Task prompt: Of all the lines in the records below, copy only those that contain the string "ガソリン車".

☆ ☆ ☆ ☆ ☆

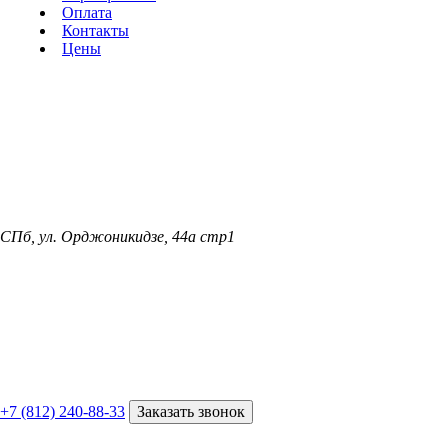
Оплата
Контакты
Цены
СПб, ул. Орджоникидзе, 44а стр1
+7 (812) 240-88-33
Заказать звонок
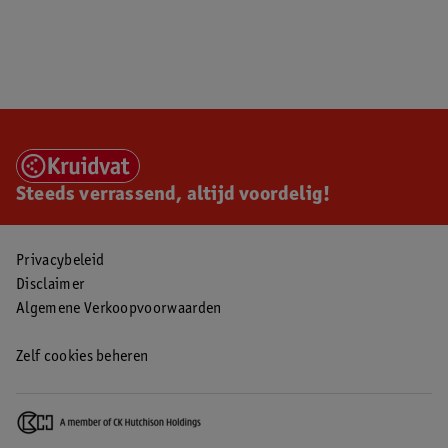
Steeds verrassend, altijd voordelig!
Privacybeleid
Disclaimer
Algemene Verkoopvoorwaarden
Zelf cookies beheren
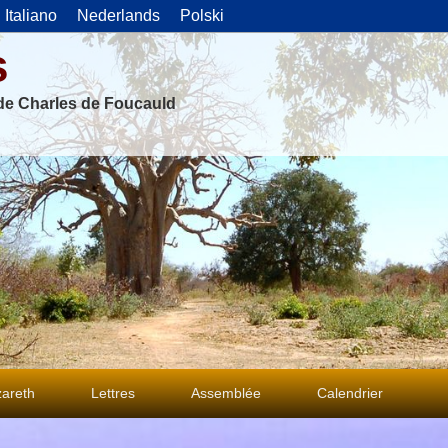
Italiano
Nederlands
Polski
s
 de Charles de Foucauld
areth
Lettres
Assemblée
Calendrier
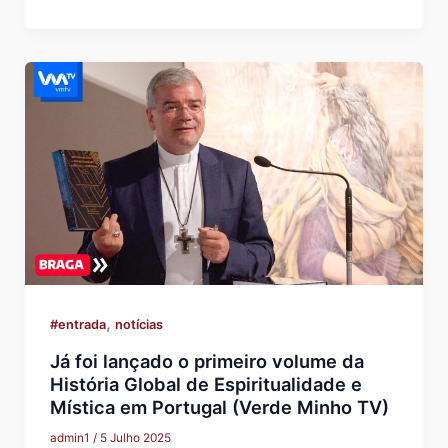
,
#entrada
notícias
Já foi lançado o primeiro volume da
História Global de Espiritualidade e
Mística em Portugal (Verde Minho TV)
admin1
/
5 Julho 2025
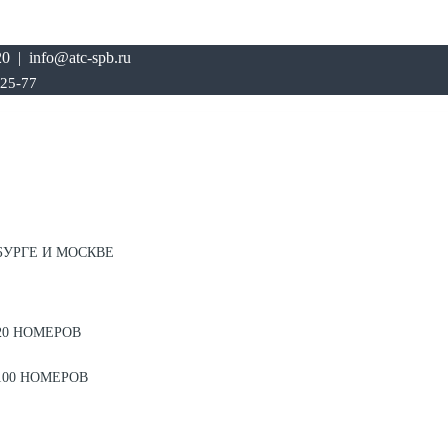
0 | info@atc-spb.ru
-25-77
БУРГЕ И МОСКВЕ
20 НОМЕРОВ
100 НОМЕРОВ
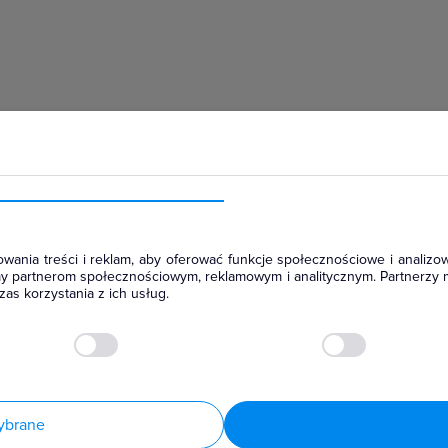
hłodniczym
wania treści i reklam, aby oferować funkcje społecznościowe i analizow
amy partnerom społecznościowym, reklamowym i analitycznym. Partnerzy 
as korzystania z ich usług.
ybrane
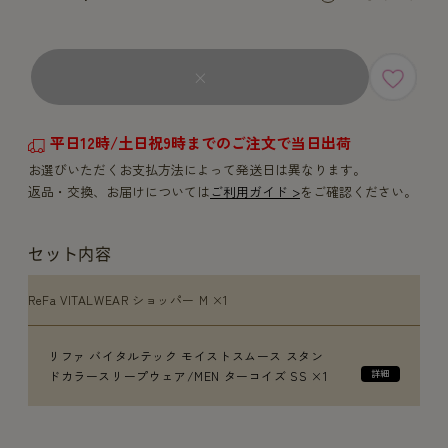
×
平日12時/土日祝9時までのご注文で当日出荷
お選びいただくお支払方法によって発送日は異なります。
返品・交換、お届けについては
ご利用ガイド >
をご確認ください。
セット内容
ReFa VITALWEAR ショッパー M ×1
リファ バイタルテック モイストスムース スタン
ドカラースリープウェア/MEN ターコイズ SS ×1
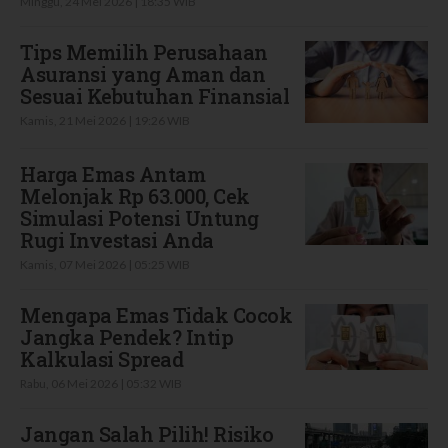
Minggu, 24 Mei 2026 | 18:35 WIB
Tips Memilih Perusahaan
Asuransi yang Aman dan
Sesuai Kebutuhan Finansial
Kamis, 21 Mei 2026 | 19:26 WIB
Harga Emas Antam
Melonjak Rp 63.000, Cek
Simulasi Potensi Untung
Rugi Investasi Anda
Kamis, 07 Mei 2026 | 05:25 WIB
Mengapa Emas Tidak Cocok
Jangka Pendek? Intip
Kalkulasi Spread
Rabu, 06 Mei 2026 | 05:32 WIB
Jangan Salah Pilih! Risiko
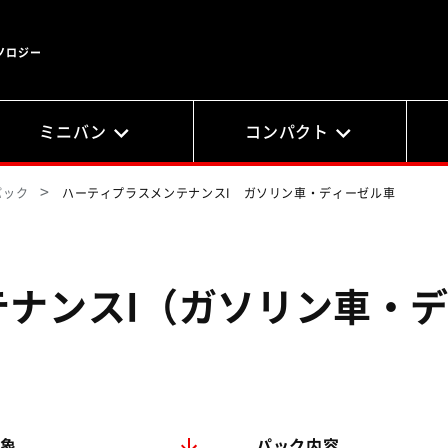
ノロジー
ミニバン
コンパクト
パック
ハーティプラスメンテナンスI ガソリン車・ディーゼル車
テナンスI（ガソリン車・
象
パック内容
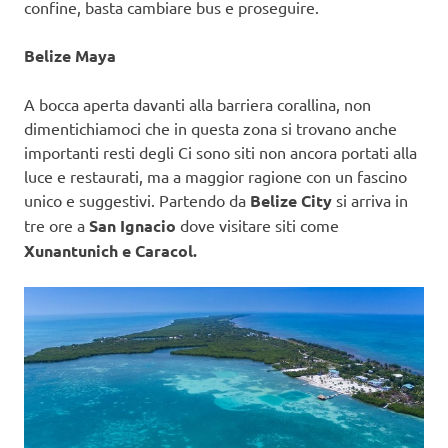
confine, basta cambiare bus e proseguire.
Belize Maya
A bocca aperta davanti alla barriera corallina, non
dimentichiamoci che in questa zona si trovano anche
importanti resti degli Ci sono siti non ancora portati alla
luce e restaurati, ma a maggior ragione con un fascino
unico e suggestivi. Partendo da
Belize City
si arriva in
tre ore a
San Ignacio
dove visitare siti come
Xunantunich e Caracol.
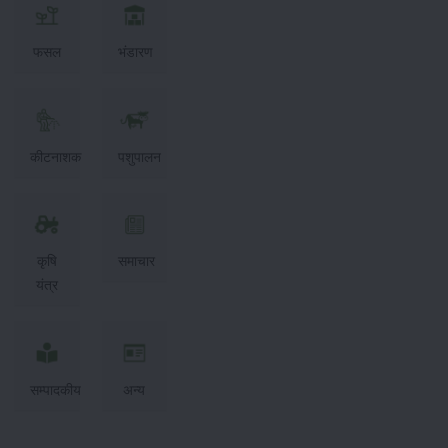
फसल
भंडारण
कीटनाशक
पशुपालन
कृषि
समाचार
यंत्र
सम्पादकीय
अन्य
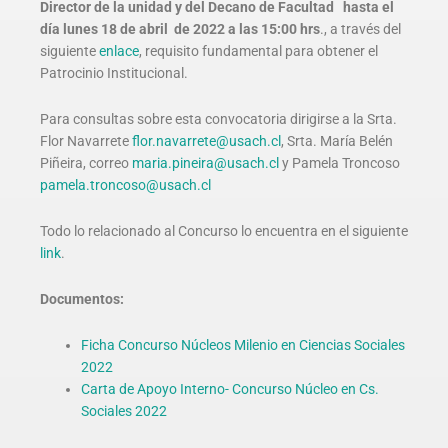
Director de la unidad y del Decano de Facultad hasta el
día lunes 18 de abril de 2022 a las 15:00 hrs
., a través del
siguiente
enlace
, requisito fundamental para obtener el
Patrocinio Institucional.
Para consultas sobre esta convocatoria dirigirse a la Srta.
Flor Navarrete
flor.navarrete@usach.cl
, Srta. María Belén
Piñeira, correo
maria.pineira@usach.cl
y Pamela Troncoso
pamela.troncoso@usach.cl
Todo lo relacionado al Concurso lo encuentra en el siguiente
link
.
Documentos:
Ficha Concurso Núcleos Milenio en Ciencias Sociales
2022
Carta de Apoyo Interno- Concurso Núcleo en Cs.
Sociales 2022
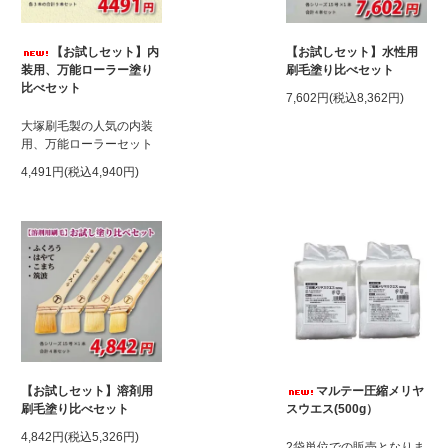
【お試しセット】内
【お試しセット】水性用
装用、万能ローラー塗り
刷毛塗り比べセット
比べセット
7,602円(税込8,362円)
大塚刷毛製の人気の内装
用、万能ローラーセット
4,491円(税込4,940円)
【お試しセット】溶剤用
マルテー圧縮メリヤ
刷毛塗り比べセット
スウエス(500g）
4,842円(税込5,326円)
2袋単位での販売となりま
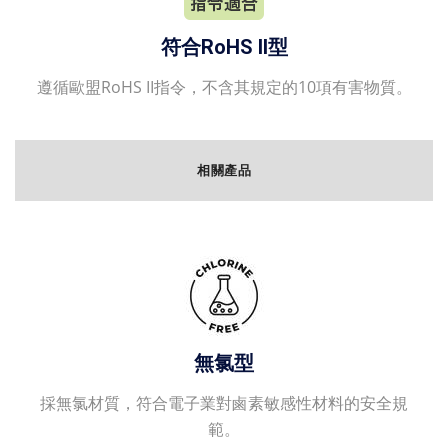
符合RoHS II型
遵循歐盟RoHS II指令，不含其規定的10項有害物質。
相關產品
無氯型
採無氯材質，符合電子業對鹵素敏感性材料的安全規
範。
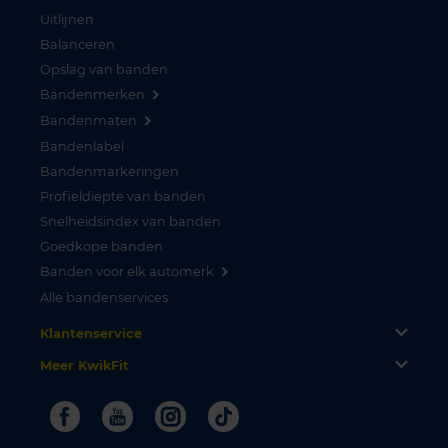
Uitlijnen
Balanceren
Opslag van banden
Bandenmerken
Bandenmaten
Bandenlabel
Bandenmarkeringen
Profieldiepte van banden
Snelheidsindex van banden
Goedkope banden
Banden voor elk automerk
Alle bandenservices
Klantenservice
Meer KwikFit
Facebook
Youtube
Instagram
Tiktok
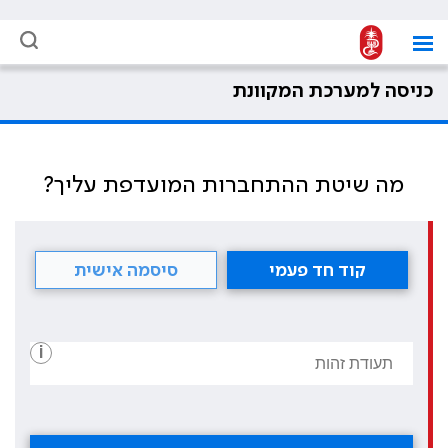
כניסה למערכת המקוונת
מה שיטת ההתחברות המועדפת עליך?
קוד חד פעמי
סיסמה אישית
i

☆ ☆ ☆ ☆ ☆

The answer:
ハーティプラスメンテナンスI ガソリン車・ディーゼル車
テナンスI（ガソリン車・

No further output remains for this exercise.